● **DESCRIPTION OF THE TASK**
Can you rewrite the records below with every "chart" changed to "graph", keeping everything else the same and omitting the pictures?

Dataset entries

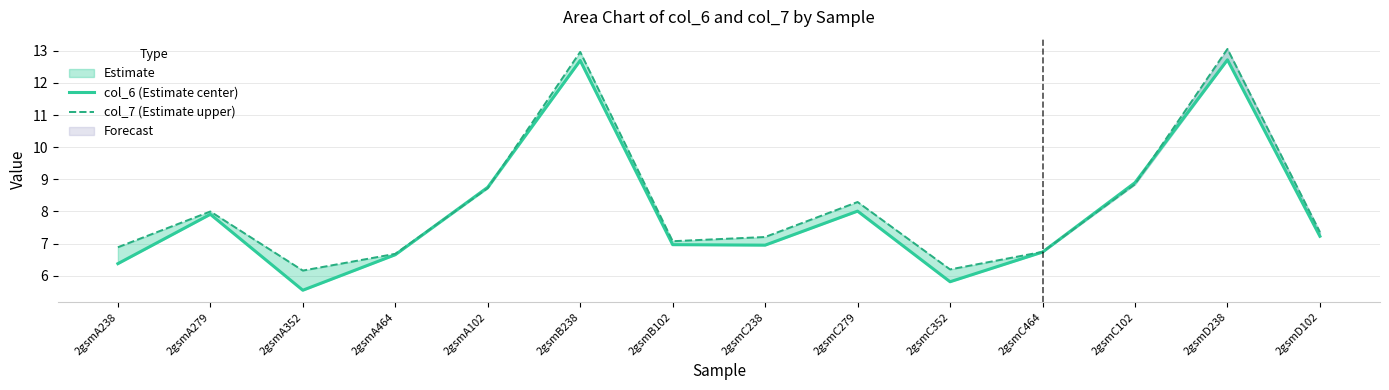

What is the maximum value shown in the chart?

13.1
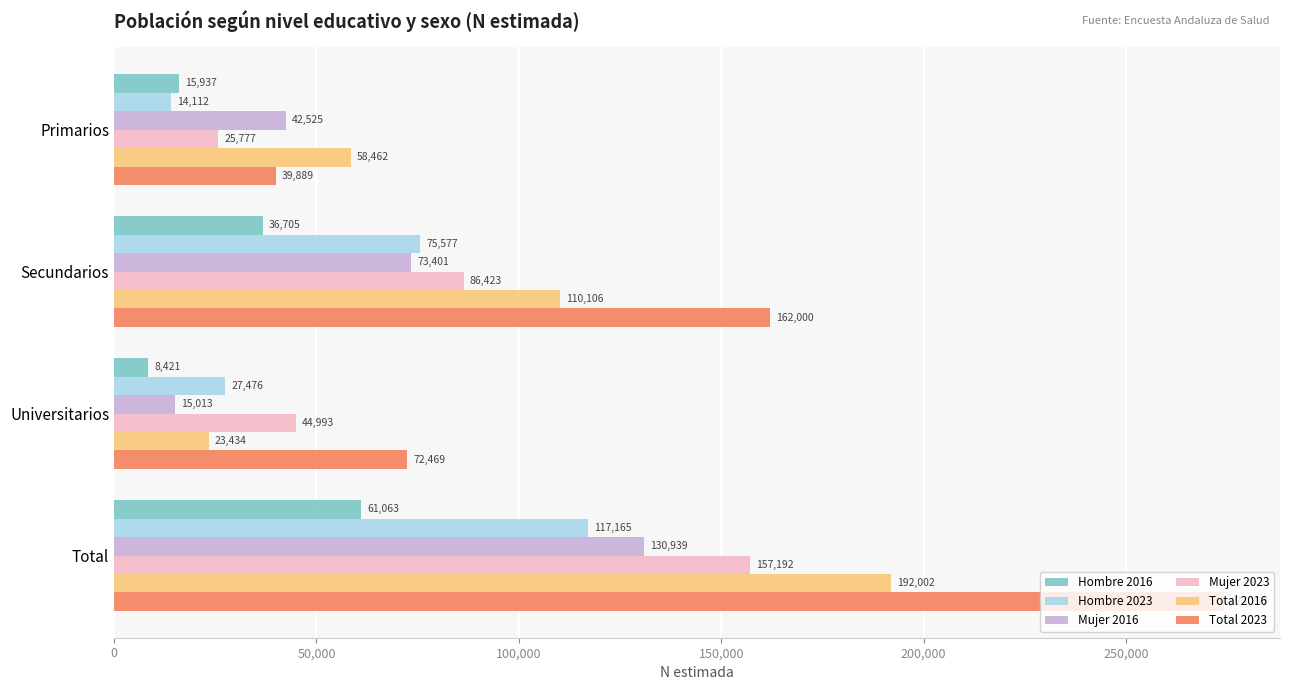

The value of Total 2023 at Universitarios is 27611. True or false?

False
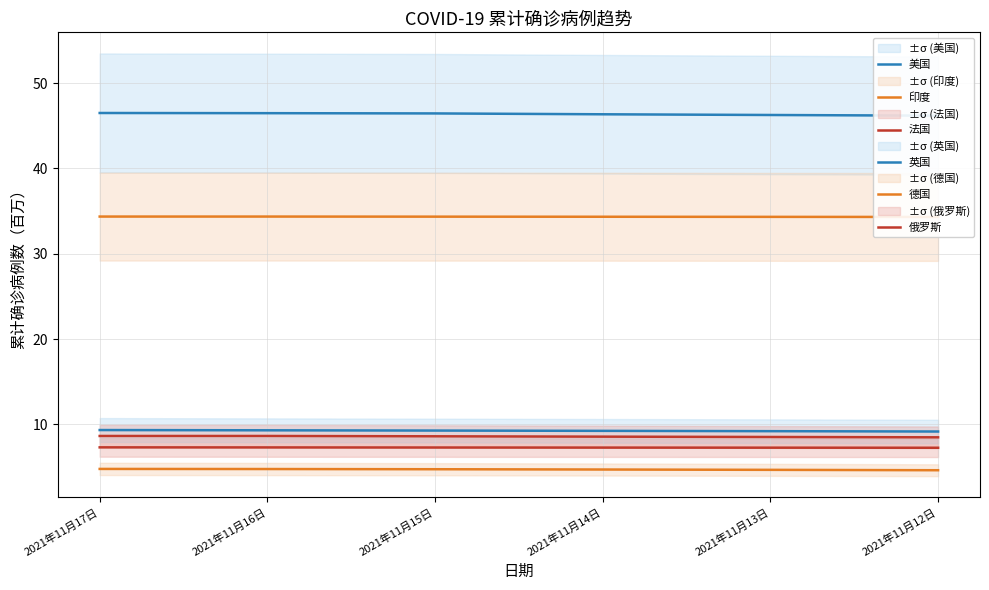

Reading left to right, what are all the values shown in this chart?

美国: 46.5	46.5	46.4	46.3	46.3	46.2
印度: 34.4	34.4	34.3	34.3	34.3	34.3
法国: 7.3	7.3	7.3	7.3	7.3	7.3
英国: 9.3	9.3	9.3	9.3	9.2	9.2
德国: 4.8	4.8	4.8	4.7	4.7	4.6
俄罗斯: 8.7	8.7	8.6	8.6	8.5	8.5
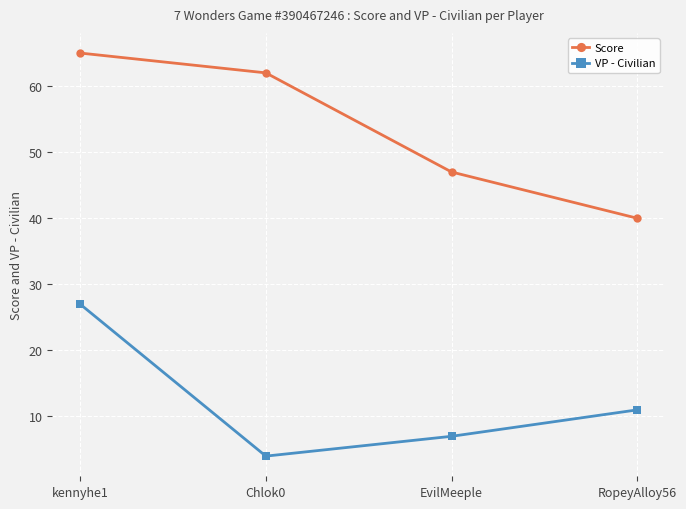

What is the spread (max minus min) of values at Chlok0?

58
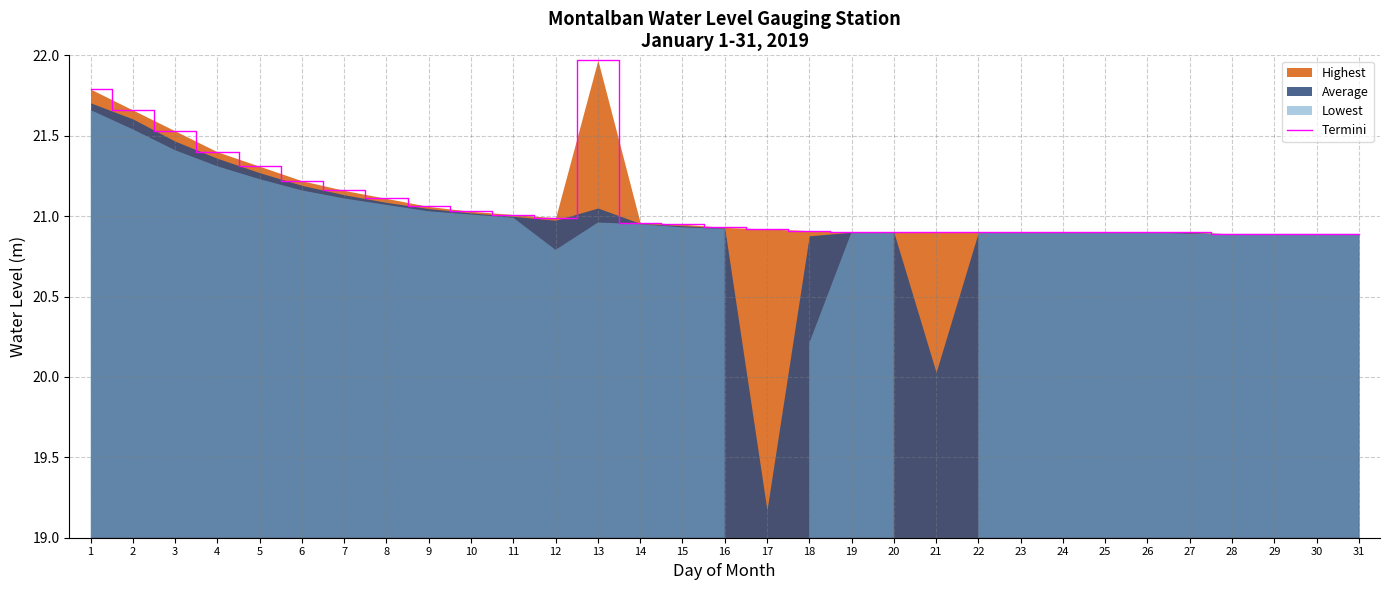

Reading right to left, list all the values displayed in this chart.

20.9	20.9	20.9	20.9	20.9	20.9	20.9	20.9	20.9	20.9	20.9	20.9	20.9	20.9	20.9	20.9	20.9	21.0	22.0	21.0	21.0	21.0	21.1	21.1	21.2	21.2	21.3	21.4	21.5	21.7	21.8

● **ANSWER BOX**
What is the maximum value shown in the graph?

13.1

The value of Total 2023 at Universitarios is 27611. True or false?

False

Reading left to right, what are all the values shown in this graph?

美国: 46.5	46.5	46.4	46.3	46.3	46.2
印度: 34.4	34.4	34.3	34.3	34.3	34.3
法国: 7.3	7.3	7.3	7.3	7.3	7.3
英国: 9.3	9.3	9.3	9.3	9.2	9.2
德国: 4.8	4.8	4.8	4.7	4.7	4.6
俄罗斯: 8.7	8.7	8.6	8.6	8.5	8.5

What is the spread (max minus min) of values at Chlok0?

58

Reading right to left, list all the values displayed in this graph.

20.9	20.9	20.9	20.9	20.9	20.9	20.9	20.9	20.9	20.9	20.9	20.9	20.9	20.9	20.9	20.9	20.9	21.0	22.0	21.0	21.0	21.0	21.1	21.1	21.2	21.2	21.3	21.4	21.5	21.7	21.8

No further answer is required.